The news caught economists by surprise. The second-quarter contraction was widely expected following a big sales tax increase that took effect in April. But forecasters expected a rebound in the third quarter: In a Wall Street Journal survey of 18 economists, the median forecast was for a 2.25 percent growth rate. Not one predicted a contraction.
Monday’s figure is only preliminary. But it is nonetheless worrisome for Japan, which has been struggling to jump-start its economy after decades of stagnant growth. It also has global implications: Japan’s economy is the world’s third largest, and its latest struggles come at a time when growth is slowing in China and Europe as well.
The surprise should also give pause to economists in the U.S. When the Bureau of Economic Analysis said the U.S. economy contracted at a 2.1 percent rate earlier this year, most economists shrugged it off as a one-off fluke driven by bad weather. They appear to have been correct: The U.S. went on to post its best consecutive quarters of growth since the recession.
But that outcome was far from guaranteed.

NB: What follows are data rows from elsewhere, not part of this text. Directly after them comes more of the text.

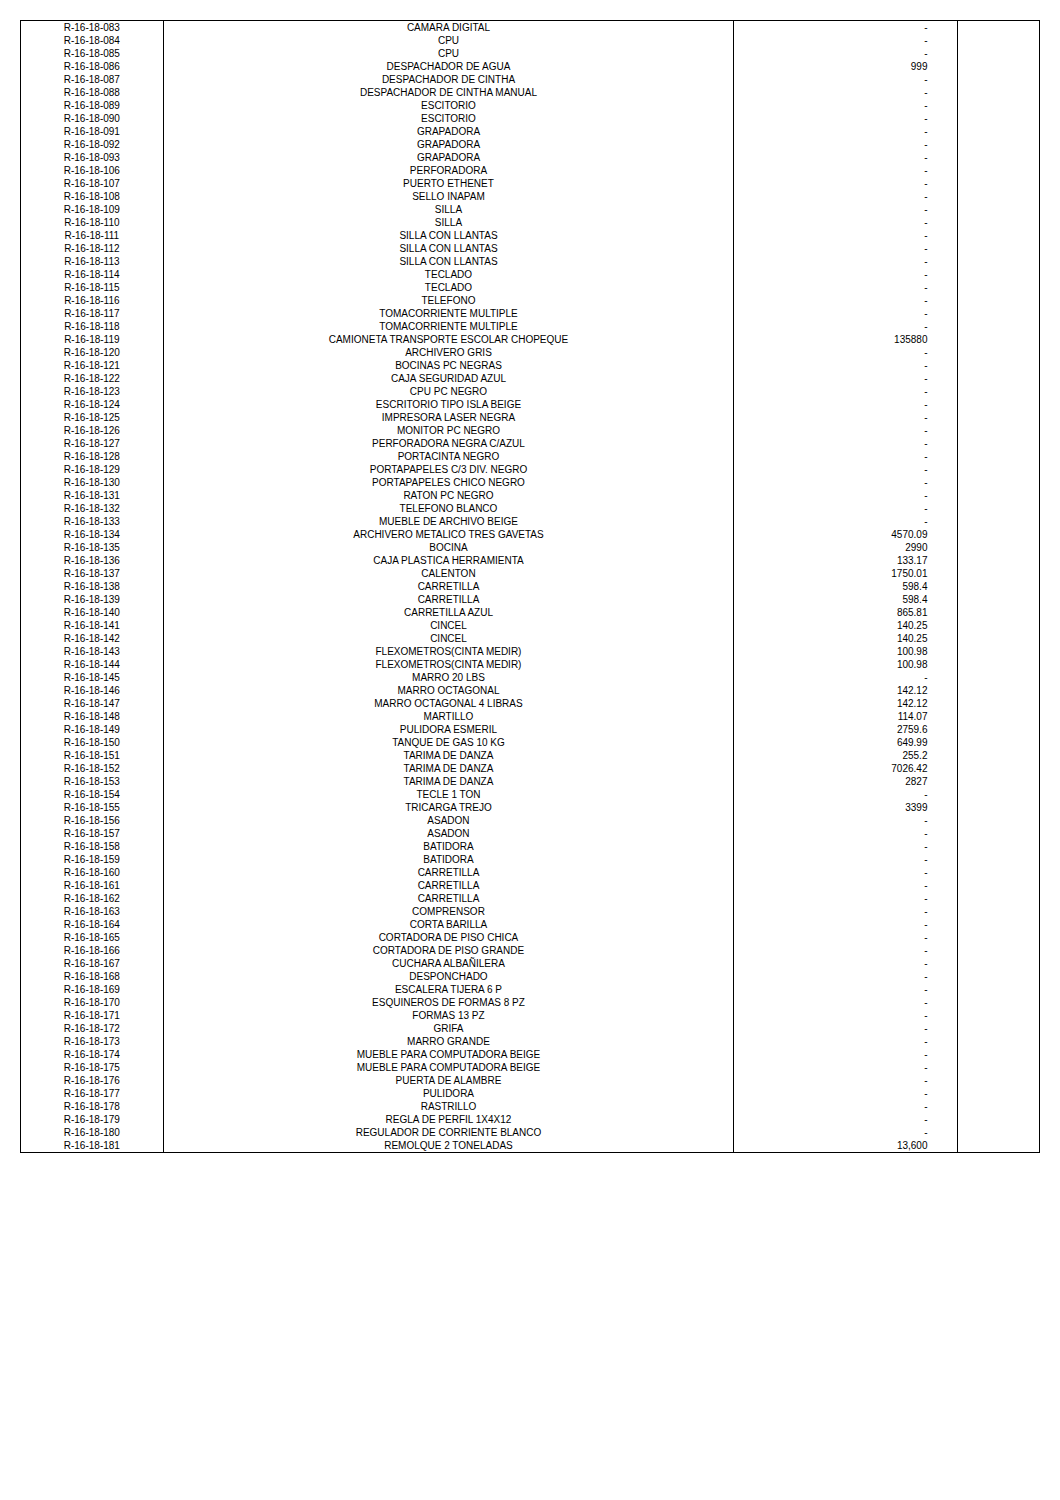| R-16-18-083 | CAMARA DIGITAL | - | |
| R-16-18-084 | CPU | - | |
| R-16-18-085 | CPU | - | |
| R-16-18-086 | DESPACHADOR DE AGUA | 999 | |
| R-16-18-087 | DESPACHADOR DE CINTHA | - | |
| R-16-18-088 | DESPACHADOR DE CINTHA MANUAL | - | |
| R-16-18-089 | ESCITORIO | - | |
| R-16-18-090 | ESCITORIO | - | |
| R-16-18-091 | GRAPADORA | - | |
| R-16-18-092 | GRAPADORA | - | |
| R-16-18-093 | GRAPADORA | - | |
| R-16-18-106 | PERFORADORA | - | |
| R-16-18-107 | PUERTO ETHENET | - | |
| R-16-18-108 | SELLO INAPAM | - | |
| R-16-18-109 | SILLA | - | |
| R-16-18-110 | SILLA | - | |
| R-16-18-111 | SILLA CON LLANTAS | - | |
| R-16-18-112 | SILLA CON LLANTAS | - | |
| R-16-18-113 | SILLA CON LLANTAS | - | |
| R-16-18-114 | TECLADO | - | |
| R-16-18-115 | TECLADO | - | |
| R-16-18-116 | TELEFONO | - | |
| R-16-18-117 | TOMACORRIENTE MULTIPLE | - | |
| R-16-18-118 | TOMACORRIENTE MULTIPLE | - | |
| R-16-18-119 | CAMIONETA TRANSPORTE ESCOLAR CHOPEQUE | 135880 | |
| R-16-18-120 | ARCHIVERO GRIS | - | |
| R-16-18-121 | BOCINAS PC NEGRAS | - | |
| R-16-18-122 | CAJA SEGURIDAD AZUL | - | |
| R-16-18-123 | CPU PC NEGRO | - | |
| R-16-18-124 | ESCRITORIO TIPO ISLA BEIGE | - | |
| R-16-18-125 | IMPRESORA LASER NEGRA | - | |
| R-16-18-126 | MONITOR PC NEGRO | - | |
| R-16-18-127 | PERFORADORA NEGRA C/AZUL | - | |
| R-16-18-128 | PORTACINTA NEGRO | - | |
| R-16-18-129 | PORTAPAPELES C/3 DIV. NEGRO | - | |
| R-16-18-130 | PORTAPAPELES CHICO NEGRO | - | |
| R-16-18-131 | RATON PC NEGRO | - | |
| R-16-18-132 | TELEFONO BLANCO | - | |
| R-16-18-133 | MUEBLE DE ARCHIVO BEIGE | - | |
| R-16-18-134 | ARCHIVERO METALICO TRES GAVETAS | 4570.09 | |
| R-16-18-135 | BOCINA | 2990 | |
| R-16-18-136 | CAJA PLASTICA HERRAMIENTA | 133.17 | |
| R-16-18-137 | CALENTON | 1750.01 | |
| R-16-18-138 | CARRETILLA | 598.4 | |
| R-16-18-139 | CARRETILLA | 598.4 | |
| R-16-18-140 | CARRETILLA AZUL | 865.81 | |
| R-16-18-141 | CINCEL | 140.25 | |
| R-16-18-142 | CINCEL | 140.25 | |
| R-16-18-143 | FLEXOMETROS(CINTA MEDIR) | 100.98 | |
| R-16-18-144 | FLEXOMETROS(CINTA MEDIR) | 100.98 | |
| R-16-18-145 | MARRO 20 LBS | - | |
| R-16-18-146 | MARRO OCTAGONAL | 142.12 | |
| R-16-18-147 | MARRO OCTAGONAL 4 LIBRAS | 142.12 | |
| R-16-18-148 | MARTILLO | 114.07 | |
| R-16-18-149 | PULIDORA ESMERIL | 2759.6 | |
| R-16-18-150 | TANQUE DE GAS 10 KG | 649.99 | |
| R-16-18-151 | TARIMA DE DANZA | 255.2 | |
| R-16-18-152 | TARIMA DE DANZA | 7026.42 | |
| R-16-18-153 | TARIMA DE DANZA | 2827 | |
| R-16-18-154 | TECLE 1 TON | - | |
| R-16-18-155 | TRICARGA TREJO | 3399 | |
| R-16-18-156 | ASADON | - | |
| R-16-18-157 | ASADON | - | |
| R-16-18-158 | BATIDORA | - | |
| R-16-18-159 | BATIDORA | - | |
| R-16-18-160 | CARRETILLA | - | |
| R-16-18-161 | CARRETILLA | - | |
| R-16-18-162 | CARRETILLA | - | |
| R-16-18-163 | COMPRENSOR | - | |
| R-16-18-164 | CORTA BARILLA | - | |
| R-16-18-165 | CORTADORA DE PISO CHICA | - | |
| R-16-18-166 | CORTADORA DE PISO GRANDE | - | |
| R-16-18-167 | CUCHARA ALBAÑILERA | - | |
| R-16-18-168 | DESPONCHADO | - | |
| R-16-18-169 | ESCALERA TIJERA 6 P | - | |
| R-16-18-170 | ESQUINEROS DE FORMAS 8 PZ | - | |
| R-16-18-171 | FORMAS 13 PZ | - | |
| R-16-18-172 | GRIFA | - | |
| R-16-18-173 | MARRO GRANDE | - | |
| R-16-18-174 | MUEBLE PARA COMPUTADORA BEIGE | - | |
| R-16-18-175 | MUEBLE PARA COMPUTADORA BEIGE | - | |
| R-16-18-176 | PUERTA DE ALAMBRE | - | |
| R-16-18-177 | PULIDORA | - | |
| R-16-18-178 | RASTRILLO | - | |
| R-16-18-179 | REGLA DE PERFIL 1X4X12 | - | |
| R-16-18-180 | REGULADOR DE CORRIENTE BLANCO | - | |
| R-16-18-181 | REMOLQUE 2 TONELADAS | 13,600 | |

As I noted at the time, negative quarters are rare outside of recessions. Economists are notoriously terrible at forecasting downturns: Most economists failed to “predict” the last U.S. recession even after it had already begun. (They also miss in the other direction, forecasting recessions that never took place.)
By all indications, the U.S. economy is the strongest it’s been since the recession began. But it’s worth noting that the recovery has lasted more than five years, longer the average economic expansion since World War II. The next recession will come eventually — and as Japan’s example makes clear, the odds are we won’t see it coming.